Logging food for nutrition and calories is important to sticking to a diet, according to Susan Roberts, director of the Boston-based Energy Metabolism Lab at Tufts University. “It makes people more self-aware about the junk they are eating and how little they actually enjoy it, and the shock of huge portions, et cetera. But currently, it is really tedious to log your food,” she said in a press release. “A spoken-language system that you can use with your phone would allow people to log food wherever they are eating it, with less work.”

Roberts approached the Spoken Language Systems Group at MIT for a fix, and a team of engineers presented their prototype solution last week at the IEEE International Conference on Acoustics, Speech, and Signal Processing, in Shanghai. The system can take a person’s natural speech about a meal, understand it, match it to items in a U.S. Department of Agriculture database, and retrieve the right nutrition information.

There were two main challenges, according to James Glass, the MIT senior research scientist whose student, Mandy Korpusik, presented the results in Shanghai. The first is to understand what a person is saying. That means a machine needs to know that in “bowl of oatmeal,” bowl is a quantity referring to the food oatmeal. But in “oatmeal cookie,” oatmeal is describing the food, which is the cookie.

Glass’s team used a type of machine learning called conditional random fields. It’s a form of pattern recognition that’s particularly well suited to sequences of things such as gene sequences and spoken language, because it takes the context of a sample into account.

But the system still has to be taught what kinds of things to look for. And that meant human involvement—specifically a bunch of workers they found through Amazon’s Mechanical Turk. The workers described their meals and then labeled the parts of the description.

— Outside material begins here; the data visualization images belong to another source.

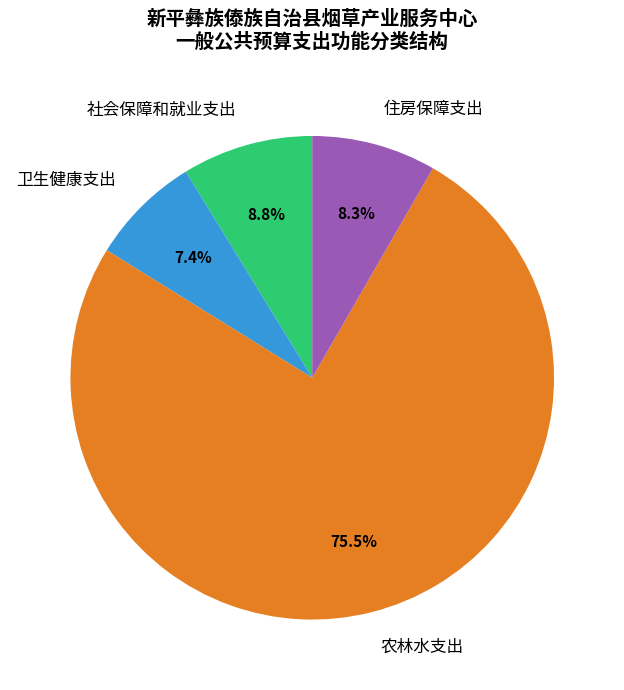

The 社会保障和就业支出 slice represents 9% of the pie. True or false?

True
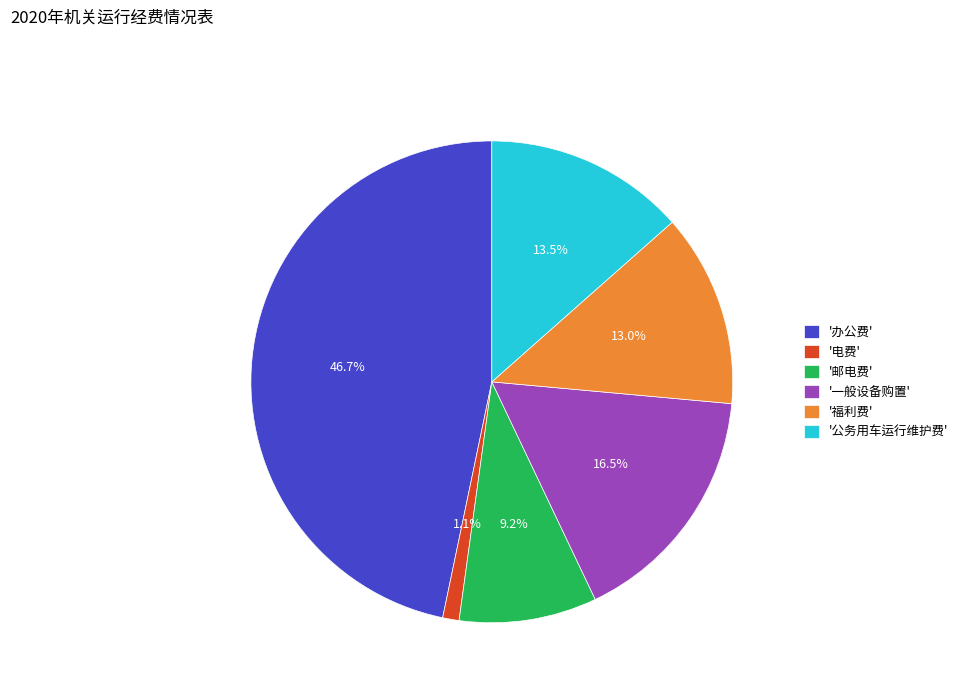

Count the number of slices in the pie.

6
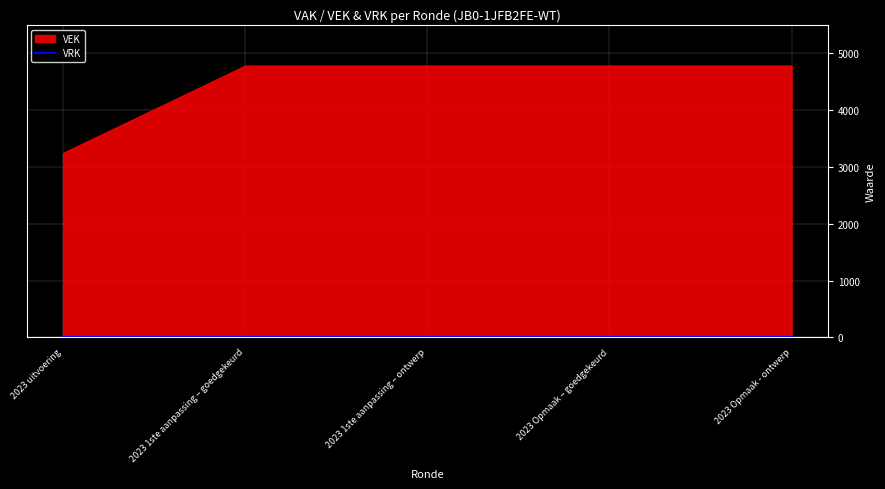

Which series has the largest total across all categories?

VEK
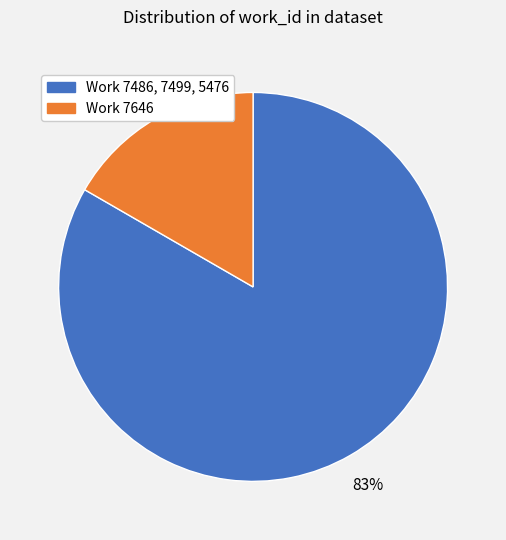

Is there any slice that represents more than half of the pie?

Yes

This data was used to train the system to understand meal-logging speech. Glass’s group then went back to a few of the Mechanical Turks for the task’s second big challenge: matching the meal labels to the USDA nutrition database.

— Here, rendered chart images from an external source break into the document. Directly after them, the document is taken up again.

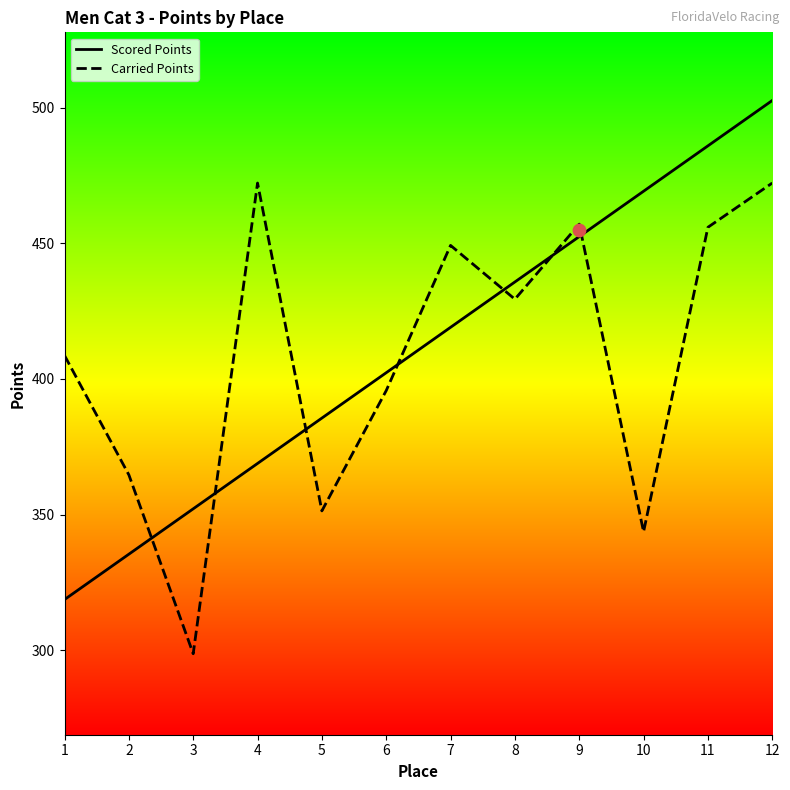

What is the total value across all series at 5?

736.9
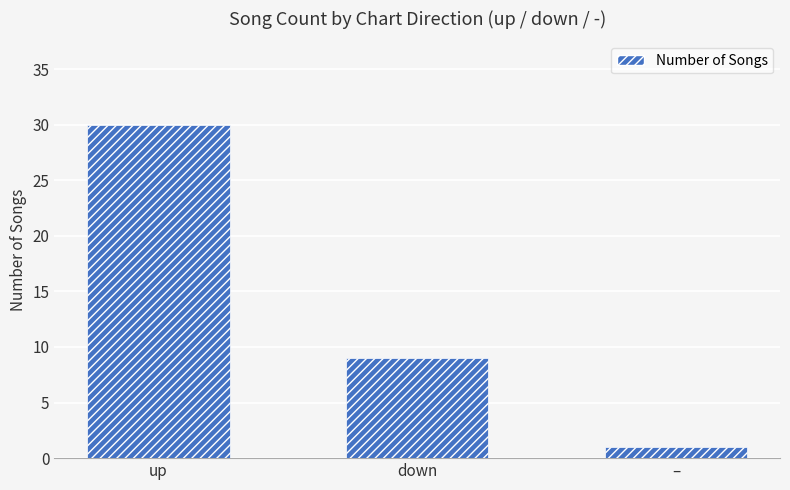

What is the maximum value shown in the chart?

30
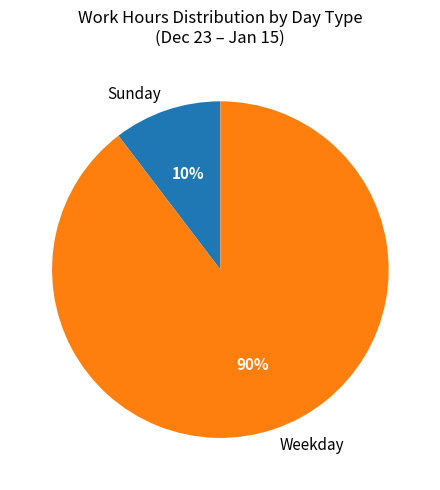

True or false: Sunday accounts for 10% of the total.

True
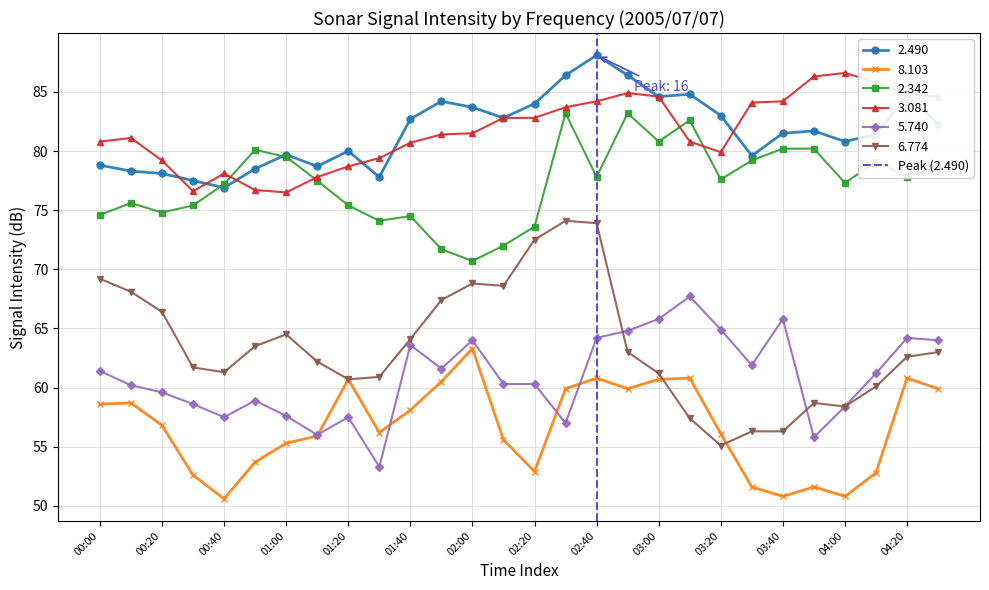

Does the chart display data point markers on the line(s)?

Yes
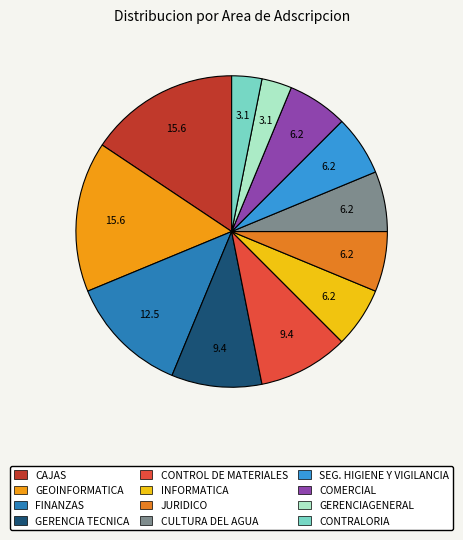

How many slices are in this pie chart?

12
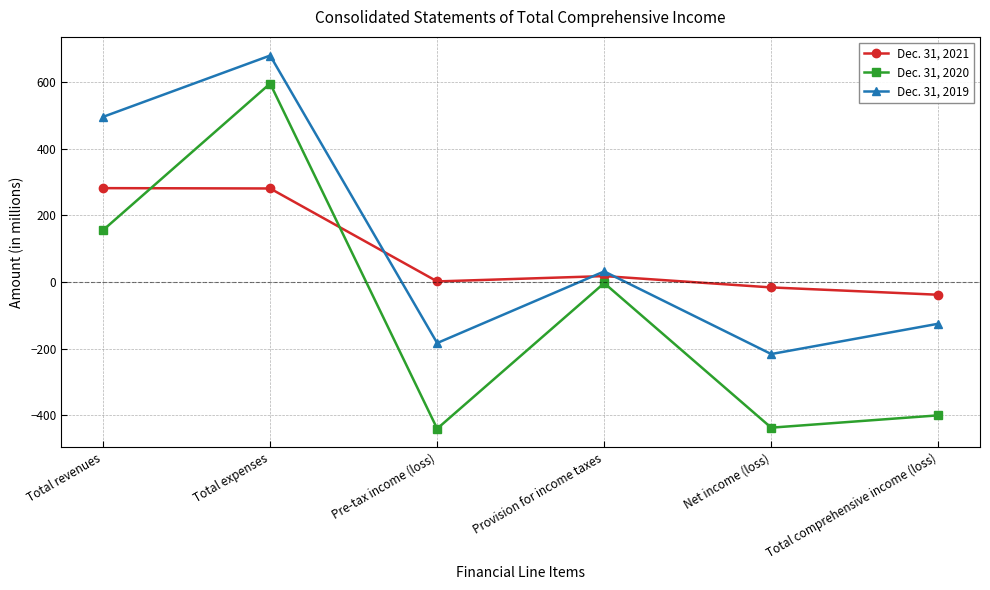

Between Total expenses and Provision for income taxes, which series saw the biggest shift?

Dec. 31, 2019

It’s harder than it sounds. “Something like oatmeal might not even be in it,” says Glass, but there’s an entry for oats. So the system had to be trained to match labels from spoken words to where they best fit in the database’s language.

If it all seems very labor intensive, that’s because it was. But that’s the current state of the art. “Speech recognition doesn’t work the way humans work,” says Glass. “That’s the direction it needs to go into, but it’s not there yet.”

Glass stresses that the system is just a research prototype that would need improvement and real-world testing before it could be turned into a useable app.

Logging by voice might not be the only way to go in the future. Engineers at State University of New York at Buffalo and at Northeastern University in China are working on a gadget that tells what you’re eating by the sounds it picks up from your neck when you bite, chew, and swallow.